→ The task
Your answer should be an exact copy of the lines from the start of the entries to the line containing "- **Multiple content", both included.

----- Listed entries -----

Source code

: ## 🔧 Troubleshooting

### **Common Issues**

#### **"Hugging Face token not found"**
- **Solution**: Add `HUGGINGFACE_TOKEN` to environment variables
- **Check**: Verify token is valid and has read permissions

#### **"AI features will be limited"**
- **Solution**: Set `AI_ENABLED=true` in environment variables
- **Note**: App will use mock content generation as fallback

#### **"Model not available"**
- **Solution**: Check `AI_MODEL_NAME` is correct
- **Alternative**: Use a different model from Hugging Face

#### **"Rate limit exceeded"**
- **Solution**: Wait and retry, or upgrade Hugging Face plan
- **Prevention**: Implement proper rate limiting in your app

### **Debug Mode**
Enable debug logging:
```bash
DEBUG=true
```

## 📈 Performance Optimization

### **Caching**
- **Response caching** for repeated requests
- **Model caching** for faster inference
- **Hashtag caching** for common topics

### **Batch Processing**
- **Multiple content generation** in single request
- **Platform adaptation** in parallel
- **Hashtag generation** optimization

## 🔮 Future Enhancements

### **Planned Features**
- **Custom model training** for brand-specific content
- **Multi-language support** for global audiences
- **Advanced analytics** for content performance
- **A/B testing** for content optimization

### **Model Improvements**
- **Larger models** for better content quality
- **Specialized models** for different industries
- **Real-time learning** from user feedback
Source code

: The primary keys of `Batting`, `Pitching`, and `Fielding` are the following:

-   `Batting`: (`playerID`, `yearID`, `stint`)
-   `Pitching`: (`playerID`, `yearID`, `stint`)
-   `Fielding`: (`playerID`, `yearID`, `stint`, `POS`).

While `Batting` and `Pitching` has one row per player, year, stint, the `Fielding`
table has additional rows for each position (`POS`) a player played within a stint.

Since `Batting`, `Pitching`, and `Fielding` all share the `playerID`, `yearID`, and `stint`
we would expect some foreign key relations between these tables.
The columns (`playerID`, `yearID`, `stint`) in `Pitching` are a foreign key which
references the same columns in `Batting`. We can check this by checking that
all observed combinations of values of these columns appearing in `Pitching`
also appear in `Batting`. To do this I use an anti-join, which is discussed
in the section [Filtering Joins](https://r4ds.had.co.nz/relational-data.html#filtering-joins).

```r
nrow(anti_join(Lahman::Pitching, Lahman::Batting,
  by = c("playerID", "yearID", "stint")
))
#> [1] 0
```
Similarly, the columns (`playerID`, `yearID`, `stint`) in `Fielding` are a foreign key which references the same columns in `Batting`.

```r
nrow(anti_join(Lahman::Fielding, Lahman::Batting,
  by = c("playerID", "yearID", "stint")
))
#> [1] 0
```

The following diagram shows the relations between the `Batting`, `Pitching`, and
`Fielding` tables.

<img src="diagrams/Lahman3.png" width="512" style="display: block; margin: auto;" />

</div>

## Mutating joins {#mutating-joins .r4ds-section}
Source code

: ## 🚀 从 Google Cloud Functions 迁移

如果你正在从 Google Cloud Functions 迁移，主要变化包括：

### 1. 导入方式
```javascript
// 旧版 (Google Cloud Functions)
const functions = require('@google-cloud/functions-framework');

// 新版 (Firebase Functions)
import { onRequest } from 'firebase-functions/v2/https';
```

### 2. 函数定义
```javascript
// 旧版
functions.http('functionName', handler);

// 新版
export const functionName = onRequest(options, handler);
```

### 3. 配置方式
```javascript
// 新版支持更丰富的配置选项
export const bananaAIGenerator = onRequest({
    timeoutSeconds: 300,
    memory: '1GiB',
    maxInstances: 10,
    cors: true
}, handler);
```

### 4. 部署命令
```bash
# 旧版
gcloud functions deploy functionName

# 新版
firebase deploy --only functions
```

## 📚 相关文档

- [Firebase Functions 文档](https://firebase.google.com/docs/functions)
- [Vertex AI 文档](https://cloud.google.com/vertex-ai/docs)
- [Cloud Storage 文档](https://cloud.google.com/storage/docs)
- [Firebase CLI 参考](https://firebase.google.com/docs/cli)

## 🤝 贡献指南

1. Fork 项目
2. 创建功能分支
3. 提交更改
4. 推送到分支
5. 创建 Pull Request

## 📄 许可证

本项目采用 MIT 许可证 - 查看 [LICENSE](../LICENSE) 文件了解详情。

-----

→ Result for this exercise
Source code

: ## 🔧 Troubleshooting

### **Common Issues**

#### **"Hugging Face token not found"**
- **Solution**: Add `HUGGINGFACE_TOKEN` to environment variables
- **Check**: Verify token is valid and has read permissions

#### **"AI features will be limited"**
- **Solution**: Set `AI_ENABLED=true` in environment variables
- **Note**: App will use mock content generation as fallback

#### **"Model not available"**
- **Solution**: Check `AI_MODEL_NAME` is correct
- **Alternative**: Use a different model from Hugging Face

#### **"Rate limit exceeded"**
- **Solution**: Wait and retry, or upgrade Hugging Face plan
- **Prevention**: Implement proper rate limiting in your app

### **Debug Mode**
Enable debug logging:
```bash
DEBUG=true
```

## 📈 Performance Optimization

### **Caching**
- **Response caching** for repeated requests
- **Model caching** for faster inference
- **Hashtag caching** for common topics

### **Batch Processing**
- **Multiple content generation** in single request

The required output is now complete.